Lot Essay
Comparable chairs include: in circa 1796-9, four giltwood chairs commissioned by William Lee Antoine for the drawing room at Colworth House, Bedfordshire, and, from 1796, four giltwood chairs for the wealthy brewer, Samuel Whitbread II for Southill House, Bedfordshire (1). There is a close resemblance between the chairs at Colworth and Southill and the chairs from the present suite. All have near-identical scrolled backs and arms with sabre legs at the back and tapering reeded or fluted front legs with either carved rosettes or scrolls where the arms meet the legs.
Holland, as the leading architect of the day, responsible for the Royal interiors at Carlton House (1783-96) and Brighton Pavilion (1786-87), could engage the finest cabinet-makers to execute his designs. Undoubtedly, his preferred cabinet-making firm was Marsh & Tatham, who were employed at Carlton House, and Southill, as seen from the prolific number of entries for the firm in An Account of furniture received and deliver'd by Benjamin Jutsham on account of His Royal Highness The Prince of Wales at Carlton House, vols. I and II (2).
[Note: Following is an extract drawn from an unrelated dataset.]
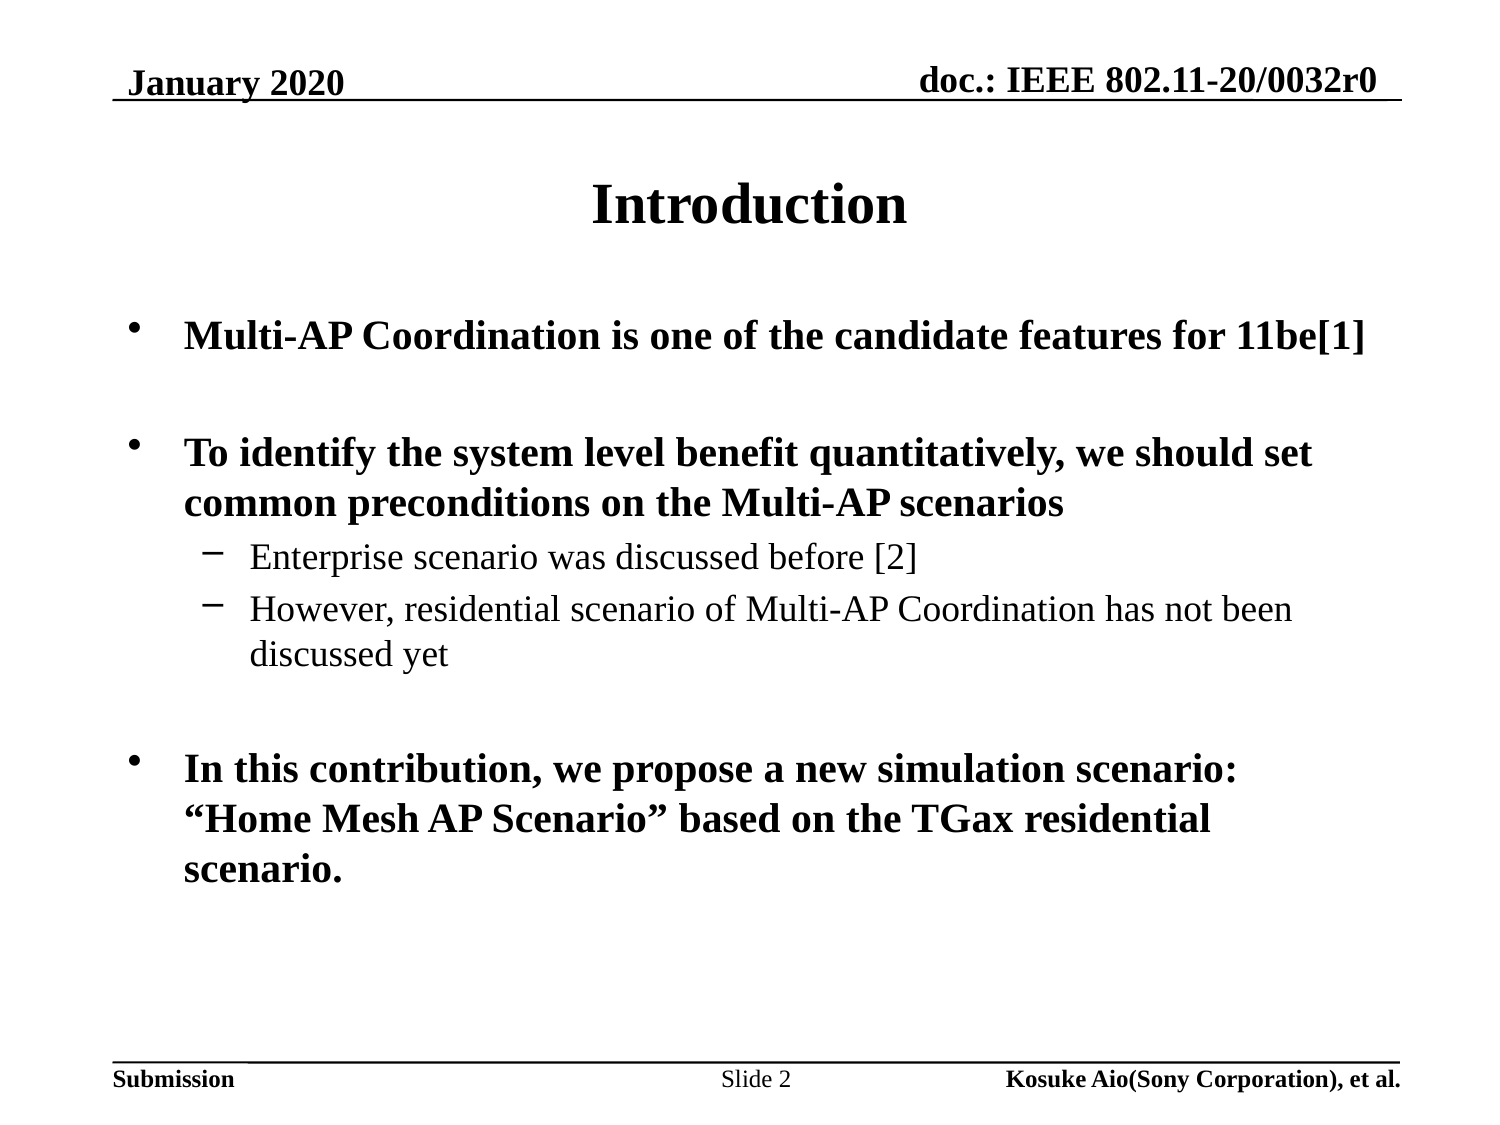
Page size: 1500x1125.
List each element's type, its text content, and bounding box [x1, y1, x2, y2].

This partiality was probably due to Holland’s employment from 1788 of a talented draughtsman, Charles Heathcote Tatham (1772-1842), the younger brother of Thomas Tatham (of Marsh & Tatham). In the mid-1790s, C.H. Tatham was sent to Rome and Naples to sketch ancient architecture and ornament, in addition to assembling a collection of architectural fragments. He returned to England in 1797, and published his drawings two years later in Etchings, representing the best examples of ancient ornamental architecture drawn from the originals in Rome, and other parts of Italy, during the years 1794, 1795 and 1796.
The present seat-furniture was probably acquired by Edward, 1st Earl Harewood (1740-1820) or by his son, Edward ‘Beau’ Lascelles, Viscount Lascelles (1764-1814) either for Harewood House, Hanover Square, London, or for Harewood House, Yorkshire. The Harewood archive records three substantial payments to Marsh & Tatham (3). The first forms part of the 1st Earl's 'Cash Account' for £109, and is dated August 1800; this probably relates to Harewood House, Yorkshire because payments are also made to Thomas Chippendale Junior and Sir Humphrey Repton. The second and third payments are listed in ‘Beau’ Lascelles’s personal account books, and these are either for the London house, also named Harewood, or for Yorkshire: in 1801, Elward Marsh & Tatham Payment for furniture, £172 10s, and in 1811, Marsh & Tatham Payment of £65 7s 6d. In 1922, part of the suite was photographed by Country Life in the Music Room at Harewood House, Yorkshire (4).
Another closely related armchair but lacking decoration and upholstery sold ‘The Property of the Earl of Harewood’, Christie’s, London, 15 November 1990, lot 48 (£1,760 incl. premium). In the same sale, another chair of similar design sold as lot 49 (£5,720 incl. premium). A further pair of virtually identical giltwood armchairs sold Christie’s, London, 29 November 2001, lot 181 (£17,625 incl. premium). Another armchair sold anonymously, Christie’s, New York, 12 October 1996, lot 85 ($14,950 incl. premium). A pair of virtually identical armchairs to the chairs from the present suite differing only in the moulding of the front seat-rail are illustrated in the Mallett Yearbook 2005, pp. 72-73.
(1) Illustrated E.T. Joy, English Furniture 1800-1851, London, 1989, pp, 42, 44.
(2) 1806-1820, RCIN 1112484; 1816-29, RCIN 1112775.
(3) Abigail L.H. Moore, Imagining Egypt: The Regency Furniture Collections at Harewood House, Leeds and Nineteenth Century Images of Egypt (unpublished doctoral thesis, University of Southampton, 2001), p. 147; WYL250/3/Acs/190; WYL250/3/Acs/192.
(4) H. Avray Tipping, ‘Harewood House, Yorkshire: The Home of the Lascelles’, Country Life, 25 February 1922, p. 245, fig. 4.